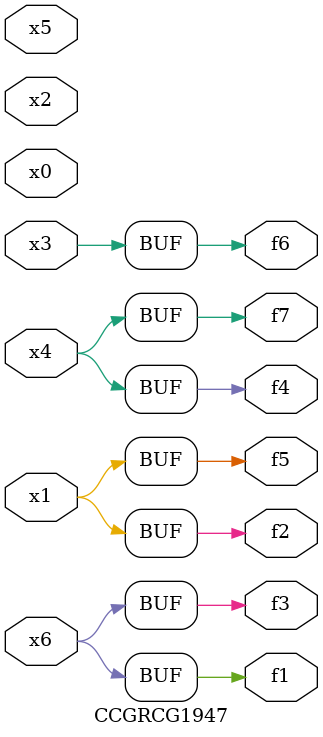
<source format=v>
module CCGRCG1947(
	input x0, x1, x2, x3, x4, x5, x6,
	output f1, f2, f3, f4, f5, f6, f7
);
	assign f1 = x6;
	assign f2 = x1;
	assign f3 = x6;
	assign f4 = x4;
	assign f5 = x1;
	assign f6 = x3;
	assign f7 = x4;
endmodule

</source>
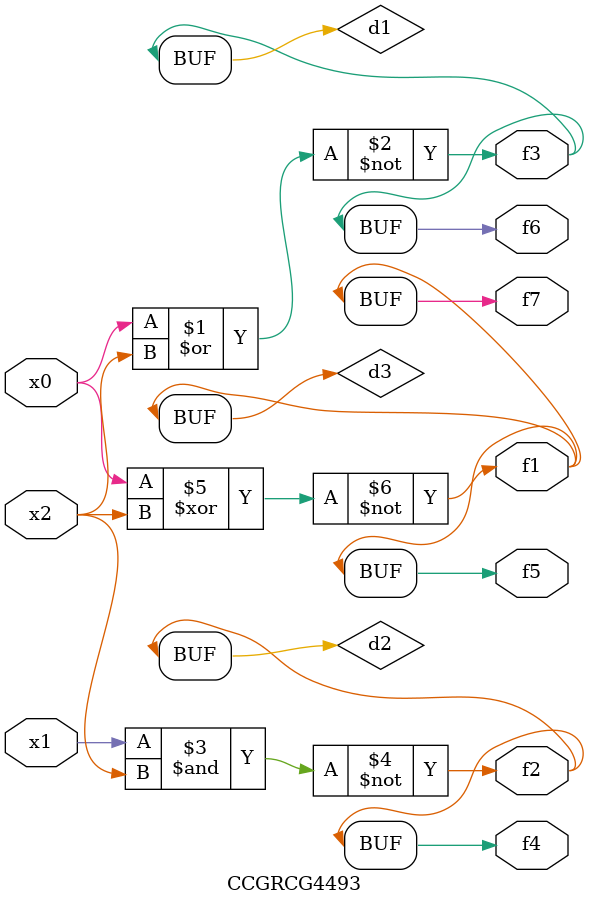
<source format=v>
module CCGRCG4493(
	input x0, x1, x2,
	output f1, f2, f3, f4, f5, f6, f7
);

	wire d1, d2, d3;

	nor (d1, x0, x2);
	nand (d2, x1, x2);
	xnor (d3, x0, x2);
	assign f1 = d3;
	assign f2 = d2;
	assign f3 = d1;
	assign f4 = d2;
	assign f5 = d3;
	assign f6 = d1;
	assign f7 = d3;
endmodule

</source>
........
WORK TO BE COMPLETED>
Restate the whole listing exactly as written, minus the pictures.

TASK SOLUTION>
<source format=v>
module CCGRCG1947(
	input x0, x1, x2, x3, x4, x5, x6,
	output f1, f2, f3, f4, f5, f6, f7
);
	assign f1 = x6;
	assign f2 = x1;
	assign f3 = x6;
	assign f4 = x4;
	assign f5 = x1;
	assign f6 = x3;
	assign f7 = x4;
endmodule

</source>
<source format=v>
module CCGRCG4493(
	input x0, x1, x2,
	output f1, f2, f3, f4, f5, f6, f7
);

	wire d1, d2, d3;

	nor (d1, x0, x2);
	nand (d2, x1, x2);
	xnor (d3, x0, x2);
	assign f1 = d3;
	assign f2 = d2;
	assign f3 = d1;
	assign f4 = d2;
	assign f5 = d3;
	assign f6 = d1;
	assign f7 = d3;
endmodule

</source>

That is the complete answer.